As Grant offered his services and took command of a regiment in Missouri, Lincoln offered Robert E. Lee, a handsome Virginian patrician married to Martha Washington’s great-granddaughter, the post of commander-in-chief. Lee, who believed that ‘The blacks are immeasurably better off here than in Africa … The painful discipline they are undergoing is necessary for their instruction as a race,’ refused and took command of Confederate forces. Lincoln turned to a young general, George McClellan, who despised him as a ‘well-meaning baboon’, wanted to maintain slavery and harboured Caesaresque ambitions, telling his wife, ‘I seem to have become
The Confederacy controlled Virginia, and its best chance of beating the more populous north was to strike fast. Lee advanced, but not quickly or forcefully enough. The war that followed demonstrated the destructive power of the new technologies on the flesh of men who were deployed as if they were fighting traditional wars of cavalry and courage. Instead, artillery barrages and long-range rifles marked a new era that required new generals: at Antietam, 20,0000 were killed or wounded, the single bloodiest day in American history. Lincoln soon noticed that Grant, fighting in the west, was a winner. Even when he was almost defeated, at Shiloh, he just said, ‘We’ll lick ’em tomorrow.’ Generals needed the nerve to take punishing casualties, but Grant also possessed the sangfroid and strategic foresight to win. ‘I saw an open field,’ he recalled of the aftermath at Shiloh, ‘so covered with dead that it would have been possible to walk across the clearing, in any direction, stepping on dead bodies, without a foot touching the ground.’

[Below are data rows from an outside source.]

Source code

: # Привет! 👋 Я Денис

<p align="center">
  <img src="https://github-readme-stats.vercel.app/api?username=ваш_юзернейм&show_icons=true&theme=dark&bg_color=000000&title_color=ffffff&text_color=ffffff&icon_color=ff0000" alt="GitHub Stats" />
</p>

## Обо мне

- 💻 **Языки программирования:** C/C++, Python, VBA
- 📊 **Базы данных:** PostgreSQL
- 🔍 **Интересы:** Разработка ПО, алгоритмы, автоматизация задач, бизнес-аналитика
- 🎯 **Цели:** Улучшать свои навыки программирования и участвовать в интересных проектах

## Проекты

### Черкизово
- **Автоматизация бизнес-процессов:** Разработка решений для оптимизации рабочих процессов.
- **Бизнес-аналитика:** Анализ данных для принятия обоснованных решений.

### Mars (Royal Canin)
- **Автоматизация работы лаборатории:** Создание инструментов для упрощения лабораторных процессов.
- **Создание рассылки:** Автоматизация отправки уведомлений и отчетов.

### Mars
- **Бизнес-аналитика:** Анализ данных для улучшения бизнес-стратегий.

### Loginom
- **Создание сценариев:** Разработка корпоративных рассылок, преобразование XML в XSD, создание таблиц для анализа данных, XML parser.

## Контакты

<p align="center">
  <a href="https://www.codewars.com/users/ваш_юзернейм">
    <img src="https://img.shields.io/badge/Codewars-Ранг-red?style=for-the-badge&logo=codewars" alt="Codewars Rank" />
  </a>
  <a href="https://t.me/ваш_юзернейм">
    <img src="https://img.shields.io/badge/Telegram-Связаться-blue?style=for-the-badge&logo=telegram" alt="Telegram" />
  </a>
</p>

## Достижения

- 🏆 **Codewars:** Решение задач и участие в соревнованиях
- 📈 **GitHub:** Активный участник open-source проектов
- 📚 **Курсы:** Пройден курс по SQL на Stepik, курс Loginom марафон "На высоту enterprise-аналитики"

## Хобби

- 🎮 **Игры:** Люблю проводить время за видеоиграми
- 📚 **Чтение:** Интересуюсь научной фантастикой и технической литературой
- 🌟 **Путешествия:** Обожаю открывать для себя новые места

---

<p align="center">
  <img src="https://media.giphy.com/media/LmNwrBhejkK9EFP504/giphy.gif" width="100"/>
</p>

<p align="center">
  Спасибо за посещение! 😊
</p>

The end of Lee’s offensive empowered Lincoln, on 22 September 1862, to order the emancipation of the 3.5 million slaves in the Confederate states, effective from 1 January the following year. Frederick Douglass, the once enslaved African-American leader, had wondered if Lincoln would ever deliver: ‘Can any colored man … ever forget the night which followed the first day of January 1863, when the world was to see if Abraham Lincoln would prove to be as good as his word?’*
More than 179,000 African-Americans escaped the south and joined Unionist forces. Not all Union generals welcomed them, but Grant did.*
Lincoln finally demoted McClennan, but Grant was criticized for his bloody battles and alcoholic lapses. ‘I think Grant has hardly a friend left except myself,’ said Lincoln. ‘What I want is generals who fight battles and win victories. Grant’s done this.’ Grant took Vicksburg in Mississippi, while another competent general, deploying the Union’s superiority in men and material, defeated the Confederates in a bloody battle at Gettysburg in Pennsylvania. When Lincoln visited the battlefield, he defined the American ideal of ‘government of the people, by the people, for the people’. As he planned his re-election, he feared that Grant would run against him. Once he had checked that Grant had no such ambition, he promoted him to command the Union armies, and the two finally met.
‘Why, here is General Grant,’ said Lincoln at the White House. ‘Well, this a great pleasure, I assure you.’ Grant, laconic, sturdy, intense, admired the gangly, yarn-spinning Lincoln – ‘a very great man’, he said – but loathed the attention, telling Julia, ‘I heartily wish myself back in camp.’ Yet they had much in common: both were underrated, plain-spoken prairie pragmatists who abhorred slavery yet had married into self-important slave-owning families. Both had crosses to bear: for Lincoln, it was depression; for Grant, drink. Lincoln’s operational orders were simple. ‘He wished me to beat Lee,’ said Grant, ‘but how I did it was my own duty.’ Grant and Lee were opposites: Lee a patrician who manoeuvred like a Virginian Napoleon; Grant ‘the quietest little fellow you ever saw’, noted an officer. ‘The only evidence you have that he’s in any place is that he makes things git.’ He soon made things git, advancing in Virginia and Georgia.